My conjecture is that $c_n=\Theta(2^{0.5n}n^{0.25})$.This is because
\begin{equation}
0.5^{0.5n} c_n = \sum_{i=0}^n \sqrt{\binom{n}{i}0.5^n}=\sum_{i=0}^n\sqrt{Pr(X=i)},
\end{equation}
for $X\sim Bin(n,0.5)$. The binomial distribution $Bin(n,0.5)$ is approximately the normal distribution $N(0.5n, 0.25n)$. Also, if $Y\sim N(0.5n, 0.25n)$, it is not hard to see that
\begin{equation}
\int \sqrt{f(y)} dy =\Theta(n^{0.25}).
\end{equation}
Therefore I believe that it is also true that $0.5^{0.5n} c_n=\Theta(n^{0.25})$. I played with matlab to get some evidence and found that
\begin{equation}
\frac{0.5^{0.5n} c_n}{n^{0.25}} \approx \frac{\pi}{2},
\end{equation}
for $n=100,1000,10000,100000,1000000$. So the conjecture should be true.
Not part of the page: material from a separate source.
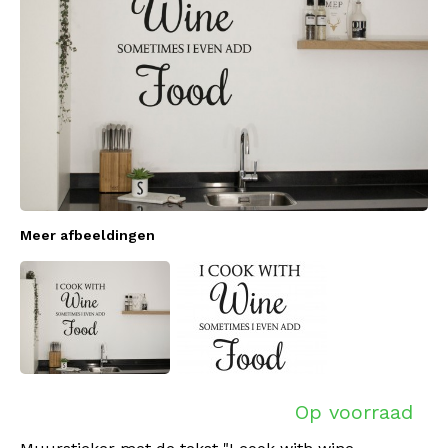
Meer afbeeldingen
Op voorraad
So anyone can prove it?
(It turns out that $\frac{0.5^{0.5n} c_n}{n^{0.25}} \approx (2\pi)^{0.25}$ instead of $\frac{\pi}{2}$).
Best Answer
For smallish $k$, we have $$ \binom{n}{n/2+k} \approx \binom{n}{n/2} \exp(-2k^2/n). $$ So $$\sum\sqrt{\binom{n}{n/2+k}} \approx \sqrt{\binom{n}{n/2}} \int_{-\infty}^\infty e^{-k^2/n}\,dk \approx 2^{n/2} (2\pi n)^{1/4}.$$ Of course I did some hand-waving here, but all of this is rigorously justifiable. Use the Euler-Maclaurin theorm to justify replacing the sum by an integral.